Search query languages should intelligently pick up the most common intention of the user while still allowing overriding the default behavior.
! In #3560, @KShivendu wrote:
Hey @vlorentz@zack, I've been using sourcegraph.com for almost a year now and I feel that they have worked a lot on polishing their search query language. I think we can learn from them and adapt our language. Here are a few suggestions:
Thanks for investigating this and making a list of actionable suggestions!
Here is a case-by-case commentary below:
Instead of making it mandatory to use the origin and metadata keyword. We can just allow users to mention keywords without mentioning the field and search those terms in origin (higher score) and metadata fields.
This will allow users to write smaller and effective queries:
django last_visit > 2022 instead of origin:django and last_visit > 2022
progval instead of metadata:progval
This one gives me pause, but only because we need to make sure it's not semantically ambiguous. Let's see if I'm getting it right:
if there are no qualifiers ("o:", "m:"), we search by default in both origin and metadata, and rank the results
if there are qualifiers we only search in the associated data
Correct?
If so, I'm fine with this, but we need to check how much worse performances get.
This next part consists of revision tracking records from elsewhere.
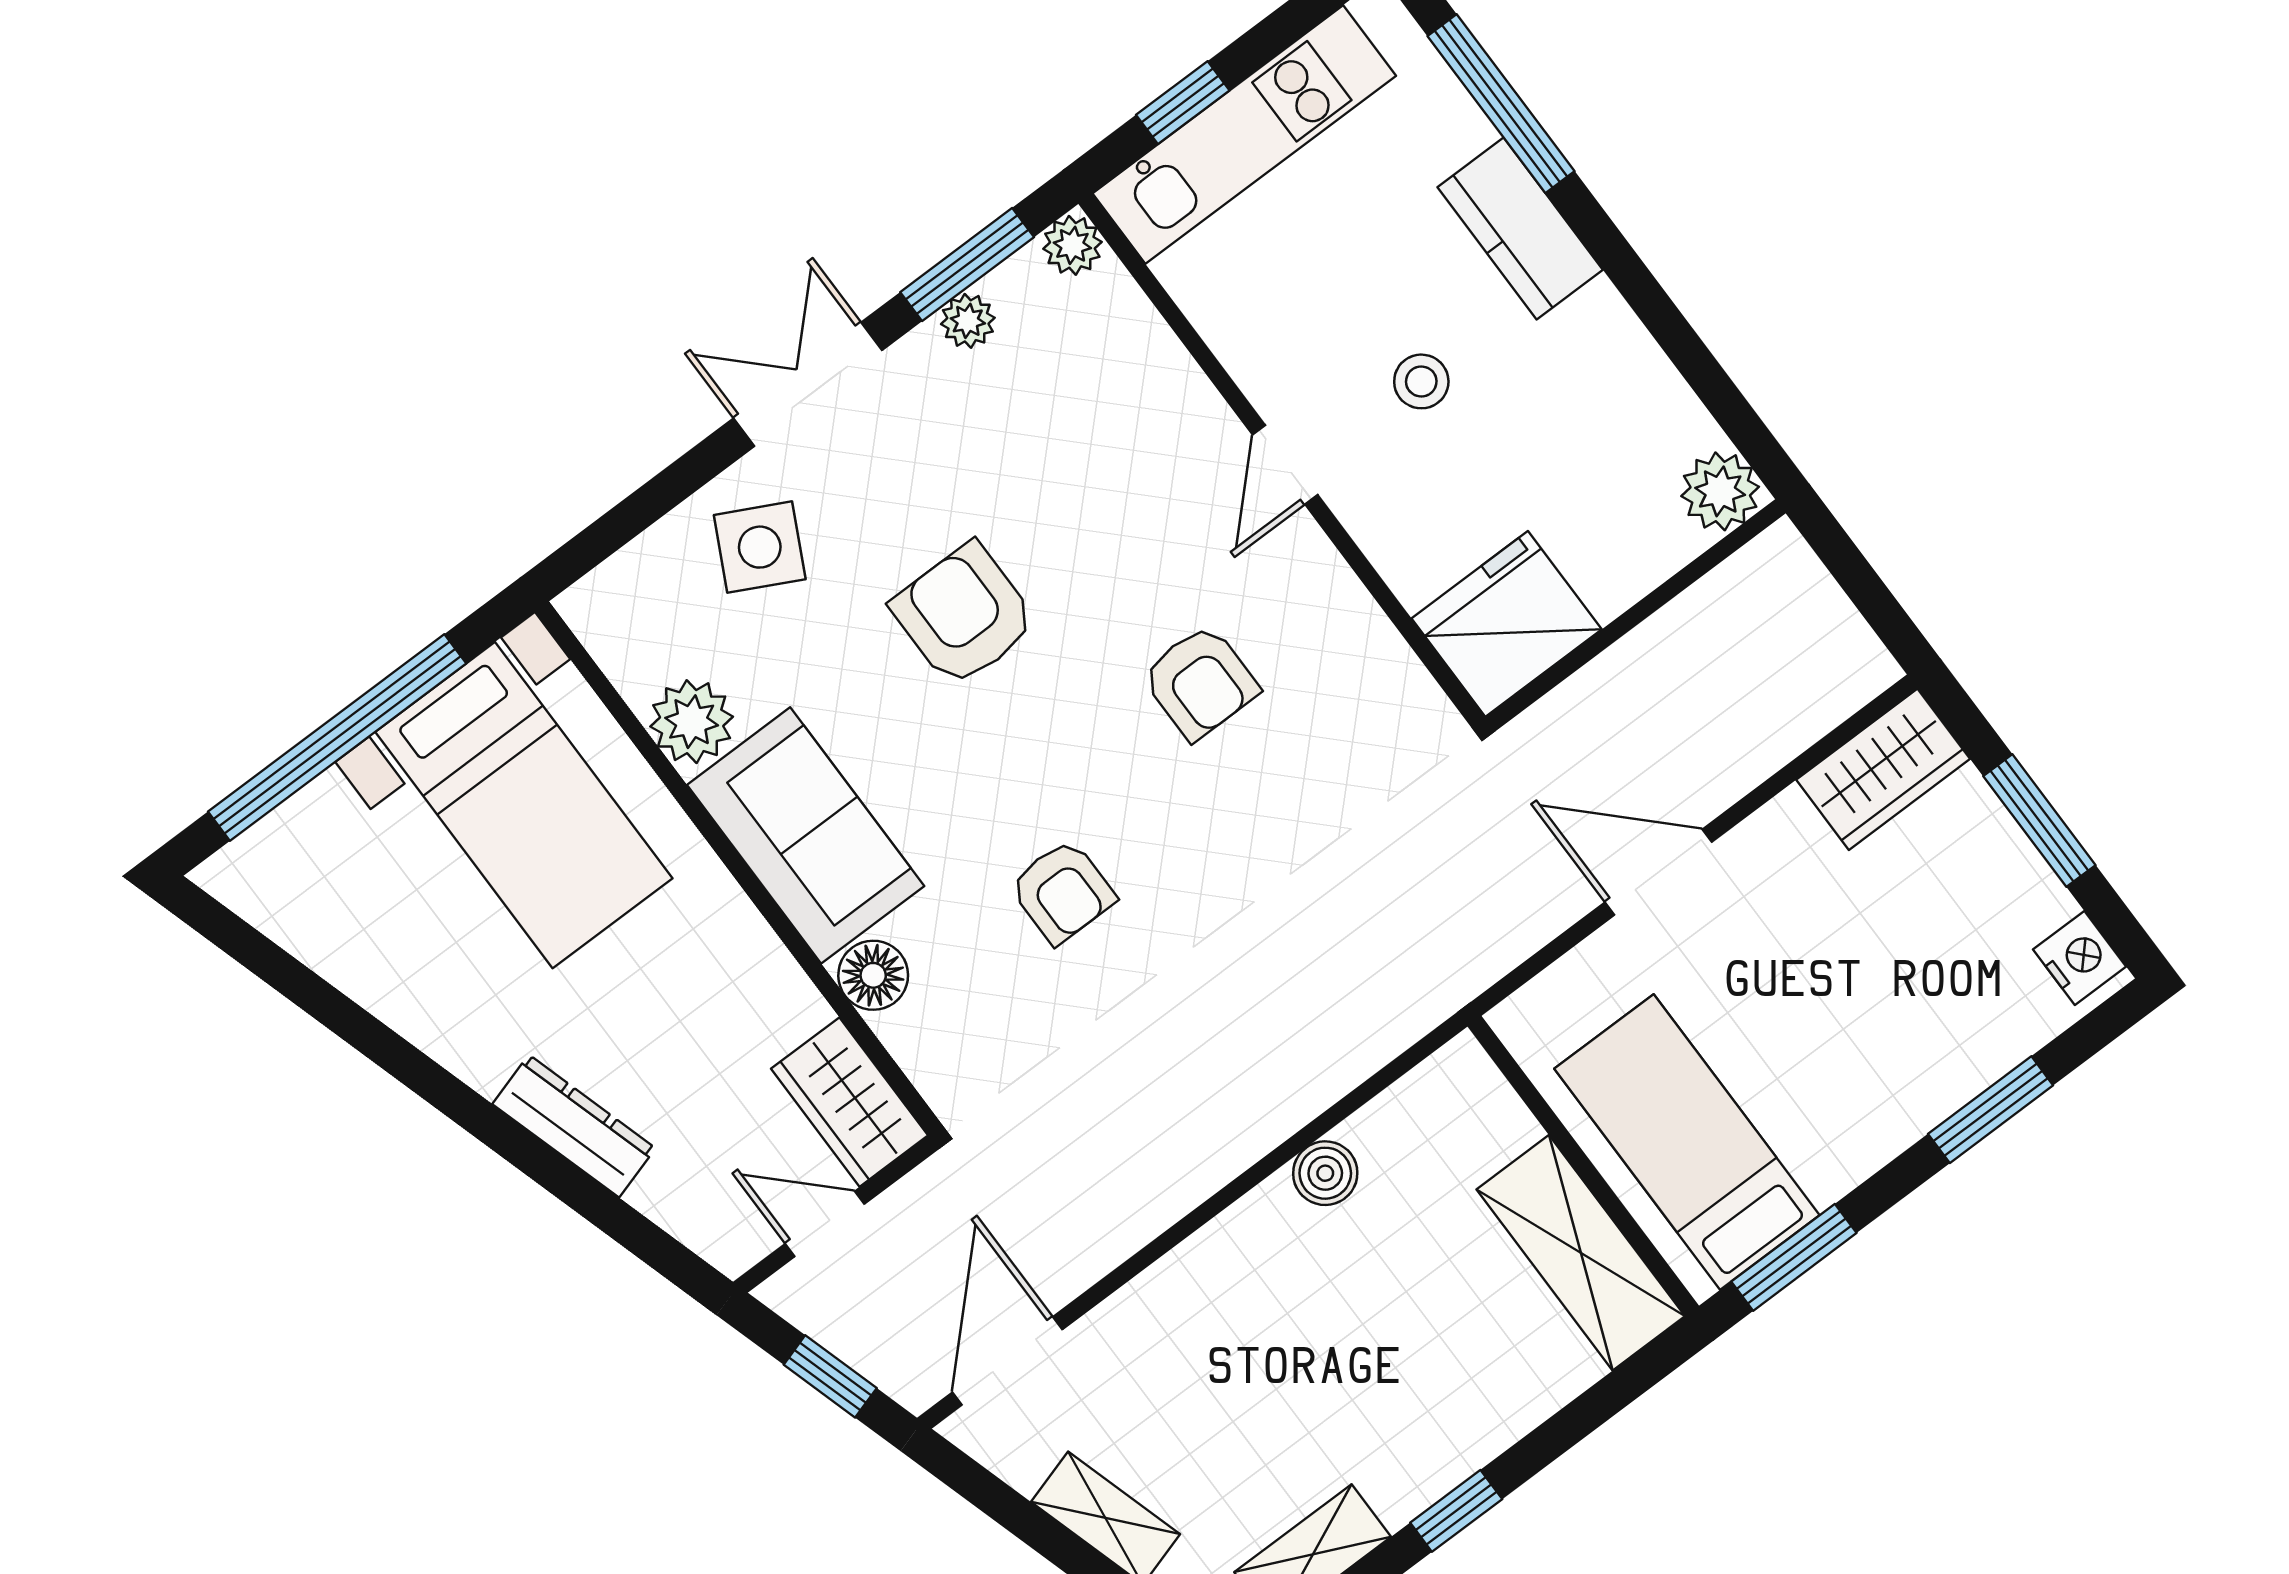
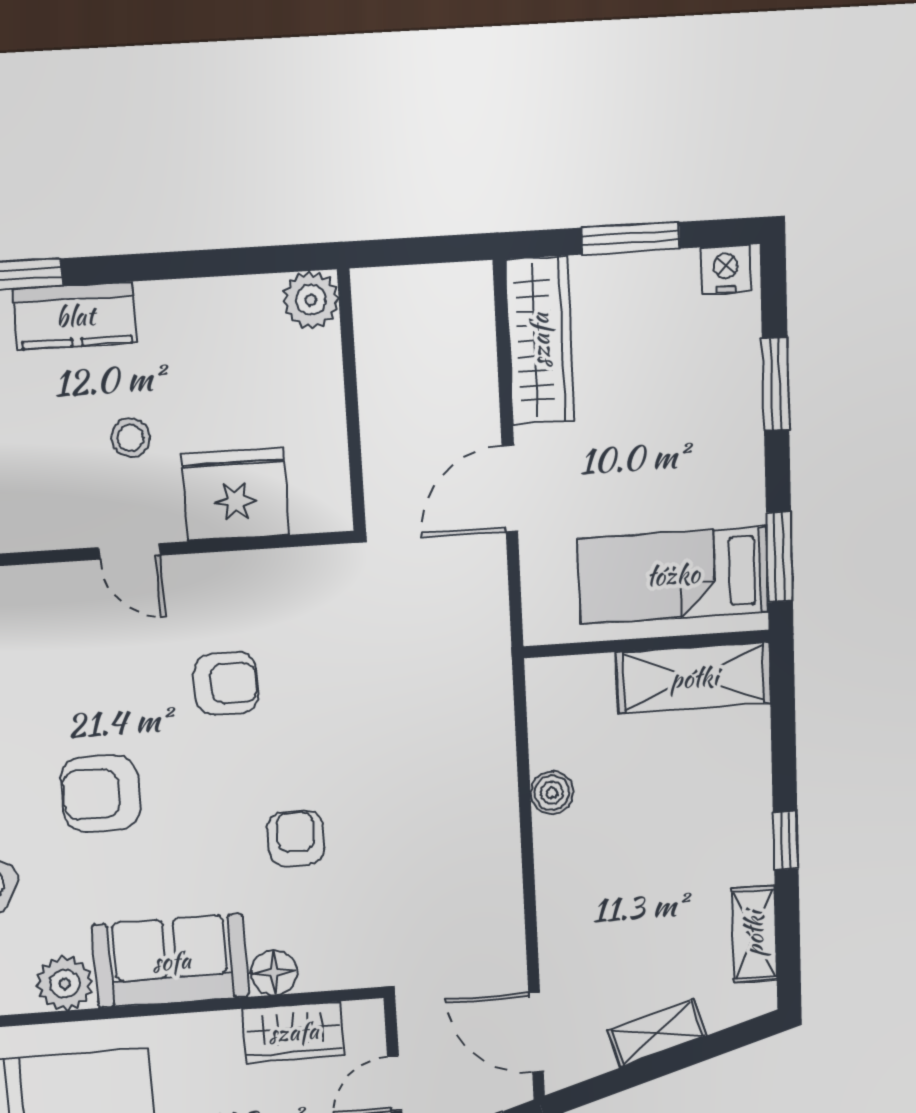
fridge: (1507, 624) -> (235, 494), moved, turned 90
wardrobe: (1883, 769) -> (540, 341), width x1.50
armchair: (1062, 892) -> (296, 838), turned -90
wardrobe: (849, 1102) -> (293, 1032), moved

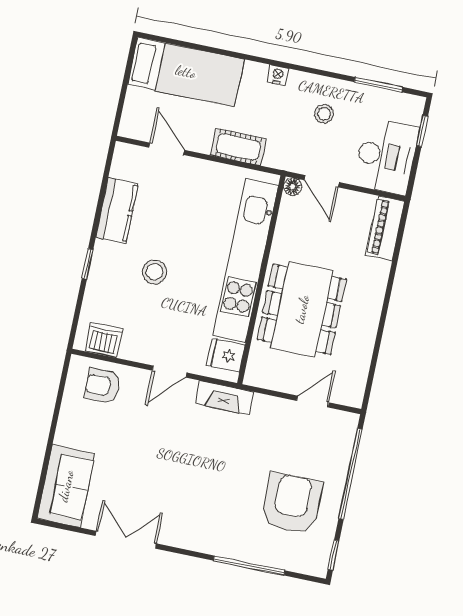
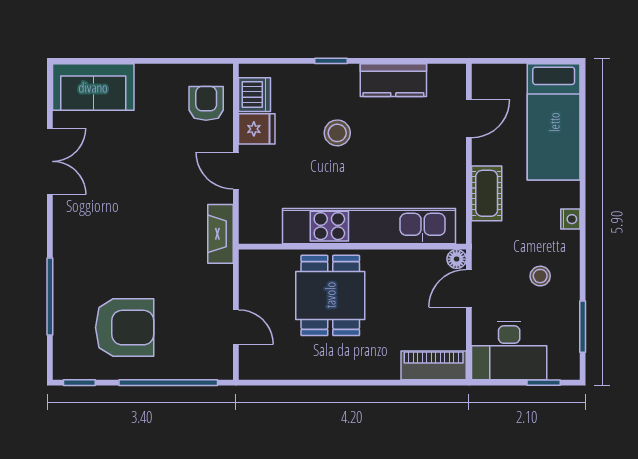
dining table: (302, 309) -> (330, 295), width x0.73
fridge: (226, 355) -> (257, 129), moved, turned 90

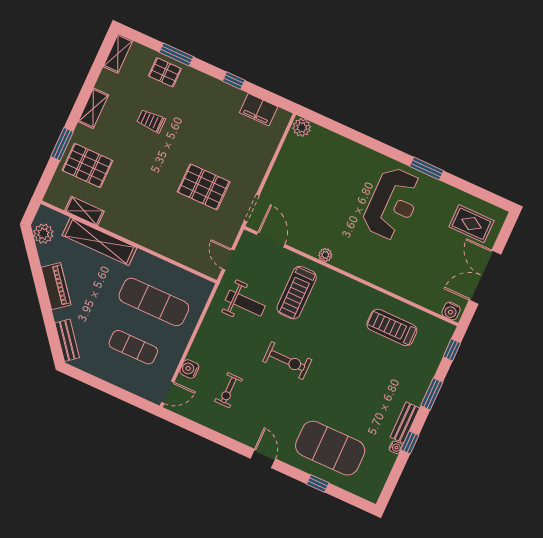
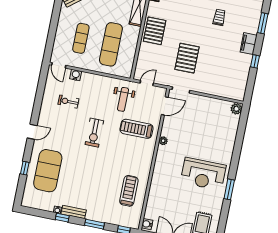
pallet: (165, 72) -> (155, 31), moved, width x1.50, depth x1.42
filing cabinet: (259, 110) -> (249, 44), moved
Also, I'm not so sure the ranking criteria should be "origin hits win", maybe there's something smarter to be used there...
Make it faster to write array filters like language and license
language: python|go instead of language in [python, go]
LGTM
It should be possible to negate any filter with -
-origin:XYZ should exclude origins containing the term XYZ (exact opposite of origin:XYZ)
LGTM
Provide aliases for writing queries faster
o:xyz should be equivalent to origin:xyz
m:abc should be equivalent to metadata:abc
lang:python or l:python should be equivalent to language:python
OK, but again as long as they're not ambiguous.
Assume and between filters if anything isn't provided.
origin:X metadata:Y instead of origin: X and metadata: Y
We can continue to support the query language, and the QL can be generated using the UI. This will help us to support saved searches and bookmarks.
We could have more search contexts (more than origin and metadata) in the future as we index more data.
It will be too hard to support different contexts with varying inputs just using a QL. It can done in a UI with some moving elements.
What do you think?